Strolling through the neighborhood with my wife this weekend when we noticed a smoky smell wafting through the neighborhood. It wasn’t a whiff of barbecue or leftover fireworks from July 4th. It’s firepit season, and that familiar scent is the smell of fall — and friendship.
I sat around a firewood-filled metal ring with some students a few weeks ago and breathed in the goodness. We roasted marshmallows and enjoyed a tasty concoction called a dough-boy, made by wrapping biscuit dough around a stick, cooking it over the fire, then rolling it in butter and cinnamon sugar. Butter, like bacon, makes everything better.
So do friends. Maybe it’s the s’mores talking, but I think strong friendships can be forged over the flames of a fire. C.S. Lewis said it better when he wrote, “Is any pleasure on earth as great as a circle of Christian friends by a fire?”
As we bask in the digital glow of our devices and connect around the world with some social app or another, I’d like to point out that something as primitive as a fire is still a hot way to build actual relationships.
Stoke up the pages of scripture and you’ll find some relational embers that remain to this day. Charcoal embers, to be precise. In the gospel of John, a charcoal fire burned in the background when Jesus forged friendship with one of His followers.
As Christ was on trial for his life, the disciple Peter warmed himself with strangers around a charcoal fire and denied His friendship with Jesus. Three times.
Before we rake Peter over the coals, it’s helpful to remember that we share his struggle. We may pledge our loyalty to God in private but when our allegiance is publicly challenged, we can drop Him faster than a follower on Facebook. We’re fickle that way, especially when it looks like God is getting smoked.
That’s how it must have looked to Peter that night around the fire. Jesus was pummeled, humiliated and seemingly defeated. Why align yourself with someone like that? He’s clearly out of His league. He’s powerless. He’s irrelevant. His fire has gone out. Many people think the same things about Jesus today, and they aren’t afraid to question His followers.
“Do you know this guy?”
“Who, me? Never heard of Him.”
The story of the Savior doesn’t end by that fire; the flame of His faithfulness isn’t extinguished by our failures.
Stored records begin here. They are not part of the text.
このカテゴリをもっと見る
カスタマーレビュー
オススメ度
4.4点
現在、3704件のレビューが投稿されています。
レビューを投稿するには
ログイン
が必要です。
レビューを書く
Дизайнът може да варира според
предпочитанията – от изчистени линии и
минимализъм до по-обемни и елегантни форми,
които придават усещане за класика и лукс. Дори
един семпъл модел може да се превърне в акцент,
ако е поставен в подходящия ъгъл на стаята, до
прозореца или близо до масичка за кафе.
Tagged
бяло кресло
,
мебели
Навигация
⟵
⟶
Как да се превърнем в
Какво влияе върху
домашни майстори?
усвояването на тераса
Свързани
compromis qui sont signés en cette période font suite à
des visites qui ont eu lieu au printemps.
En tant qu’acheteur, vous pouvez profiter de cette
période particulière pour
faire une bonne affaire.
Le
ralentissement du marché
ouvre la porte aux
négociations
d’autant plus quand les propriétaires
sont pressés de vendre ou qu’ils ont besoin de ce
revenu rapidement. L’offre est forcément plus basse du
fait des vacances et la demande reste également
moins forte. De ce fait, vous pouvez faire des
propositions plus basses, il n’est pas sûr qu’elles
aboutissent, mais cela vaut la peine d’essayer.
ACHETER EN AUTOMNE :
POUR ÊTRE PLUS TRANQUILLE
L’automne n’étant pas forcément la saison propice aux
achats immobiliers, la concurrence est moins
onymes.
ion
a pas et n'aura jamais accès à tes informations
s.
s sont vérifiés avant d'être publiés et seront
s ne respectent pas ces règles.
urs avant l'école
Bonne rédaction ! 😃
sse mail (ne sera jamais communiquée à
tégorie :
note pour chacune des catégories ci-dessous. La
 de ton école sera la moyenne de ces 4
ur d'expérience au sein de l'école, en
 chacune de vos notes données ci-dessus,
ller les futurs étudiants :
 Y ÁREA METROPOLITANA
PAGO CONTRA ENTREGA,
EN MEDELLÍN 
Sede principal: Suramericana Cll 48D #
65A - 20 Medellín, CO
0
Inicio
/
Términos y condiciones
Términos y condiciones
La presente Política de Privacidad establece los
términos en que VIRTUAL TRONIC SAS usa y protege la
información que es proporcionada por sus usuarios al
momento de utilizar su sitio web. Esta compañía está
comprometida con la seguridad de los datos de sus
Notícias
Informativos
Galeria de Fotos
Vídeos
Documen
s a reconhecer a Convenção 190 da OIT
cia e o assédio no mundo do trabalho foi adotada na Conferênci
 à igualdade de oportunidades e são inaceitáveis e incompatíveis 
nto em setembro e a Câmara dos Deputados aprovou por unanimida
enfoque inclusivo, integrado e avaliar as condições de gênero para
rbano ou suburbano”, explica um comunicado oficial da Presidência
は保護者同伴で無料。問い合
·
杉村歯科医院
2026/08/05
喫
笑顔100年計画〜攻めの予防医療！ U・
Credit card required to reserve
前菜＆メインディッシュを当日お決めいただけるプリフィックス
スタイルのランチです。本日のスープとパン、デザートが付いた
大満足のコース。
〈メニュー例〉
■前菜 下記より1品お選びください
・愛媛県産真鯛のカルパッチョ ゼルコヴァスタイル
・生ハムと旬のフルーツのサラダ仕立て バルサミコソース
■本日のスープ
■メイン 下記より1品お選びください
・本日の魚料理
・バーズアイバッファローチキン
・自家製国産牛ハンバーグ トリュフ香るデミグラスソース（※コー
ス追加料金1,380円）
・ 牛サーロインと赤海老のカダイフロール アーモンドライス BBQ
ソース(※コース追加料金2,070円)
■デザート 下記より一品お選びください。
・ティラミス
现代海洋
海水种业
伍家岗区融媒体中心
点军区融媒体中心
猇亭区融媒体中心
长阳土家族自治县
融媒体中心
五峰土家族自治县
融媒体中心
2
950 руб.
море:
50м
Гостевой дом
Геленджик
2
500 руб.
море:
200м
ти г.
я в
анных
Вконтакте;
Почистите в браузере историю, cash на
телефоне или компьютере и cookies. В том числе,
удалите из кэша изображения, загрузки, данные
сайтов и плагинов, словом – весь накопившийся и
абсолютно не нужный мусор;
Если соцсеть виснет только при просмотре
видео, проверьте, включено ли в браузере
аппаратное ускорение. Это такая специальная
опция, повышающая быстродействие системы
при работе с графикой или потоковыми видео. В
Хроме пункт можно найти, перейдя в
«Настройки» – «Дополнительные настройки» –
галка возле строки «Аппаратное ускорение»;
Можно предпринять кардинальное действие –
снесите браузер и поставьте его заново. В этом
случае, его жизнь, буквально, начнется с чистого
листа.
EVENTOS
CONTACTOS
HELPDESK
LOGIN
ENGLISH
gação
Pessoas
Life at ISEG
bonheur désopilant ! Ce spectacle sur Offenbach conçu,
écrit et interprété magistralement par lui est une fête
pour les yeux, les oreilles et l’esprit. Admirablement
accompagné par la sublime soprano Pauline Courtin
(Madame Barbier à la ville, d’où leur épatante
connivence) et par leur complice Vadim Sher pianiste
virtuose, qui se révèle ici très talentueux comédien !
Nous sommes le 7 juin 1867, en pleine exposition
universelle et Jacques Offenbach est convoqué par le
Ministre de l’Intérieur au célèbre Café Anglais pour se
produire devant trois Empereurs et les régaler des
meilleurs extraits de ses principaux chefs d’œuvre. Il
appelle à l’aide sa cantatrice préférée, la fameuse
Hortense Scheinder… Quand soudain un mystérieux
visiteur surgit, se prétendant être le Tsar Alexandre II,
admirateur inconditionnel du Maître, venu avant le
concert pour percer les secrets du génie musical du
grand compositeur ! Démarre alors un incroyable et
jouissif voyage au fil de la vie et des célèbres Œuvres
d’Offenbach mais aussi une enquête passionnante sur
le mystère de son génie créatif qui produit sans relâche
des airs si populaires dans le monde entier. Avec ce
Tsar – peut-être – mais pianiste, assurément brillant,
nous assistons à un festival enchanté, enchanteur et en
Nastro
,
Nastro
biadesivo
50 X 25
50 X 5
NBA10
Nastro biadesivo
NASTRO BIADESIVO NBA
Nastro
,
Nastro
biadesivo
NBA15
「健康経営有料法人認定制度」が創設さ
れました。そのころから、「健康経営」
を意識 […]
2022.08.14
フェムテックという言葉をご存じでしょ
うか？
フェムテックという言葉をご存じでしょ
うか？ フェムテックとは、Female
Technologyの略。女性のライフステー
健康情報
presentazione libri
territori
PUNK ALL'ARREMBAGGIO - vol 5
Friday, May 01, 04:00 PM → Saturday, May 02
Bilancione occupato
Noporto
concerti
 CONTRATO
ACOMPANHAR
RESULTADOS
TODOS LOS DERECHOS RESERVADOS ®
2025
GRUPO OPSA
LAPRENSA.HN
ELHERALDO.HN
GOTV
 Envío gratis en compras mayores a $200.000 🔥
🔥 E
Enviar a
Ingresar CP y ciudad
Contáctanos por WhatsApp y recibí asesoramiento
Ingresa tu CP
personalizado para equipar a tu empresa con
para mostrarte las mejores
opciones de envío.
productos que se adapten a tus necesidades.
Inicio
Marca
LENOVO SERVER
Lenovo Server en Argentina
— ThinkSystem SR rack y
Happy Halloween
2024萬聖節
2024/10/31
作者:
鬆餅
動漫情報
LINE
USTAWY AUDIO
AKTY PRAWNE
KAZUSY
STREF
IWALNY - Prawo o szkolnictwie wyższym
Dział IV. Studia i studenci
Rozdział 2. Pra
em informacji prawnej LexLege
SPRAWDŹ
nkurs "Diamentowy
A few weeks after Jesus was raised from death, He appeared to His disciples. Burning on the beach where they gathered was another charcoal fire. With flames crackling in the background and smoke drifting through the air, Jesus sparked a conversation with Peter, and this disciple faced the reality of mending fences with the man He denied three times. Awk-ward.
But Christ didn’t hold Peter’s failures against Him. Instead, Jesus tempered Peter’s devotion with a strong, inquiring flame, “Simon, son of John, do you love me?”
Three times Jesus asked. Three times Peter answered, “Lord, you know I love you.” (John 21:15-17)
There around that fire, with memories of failure filling the air, Jesus restored His relationship with one who had disowned Him.
That’s what Jesus does. He reaches out to people who have denied, doubted, and double-crossed Him and gives us another chance. Wherever you are in relation to Christ, you aren’t so far that He won’t sit down at the fire and offer His friendship.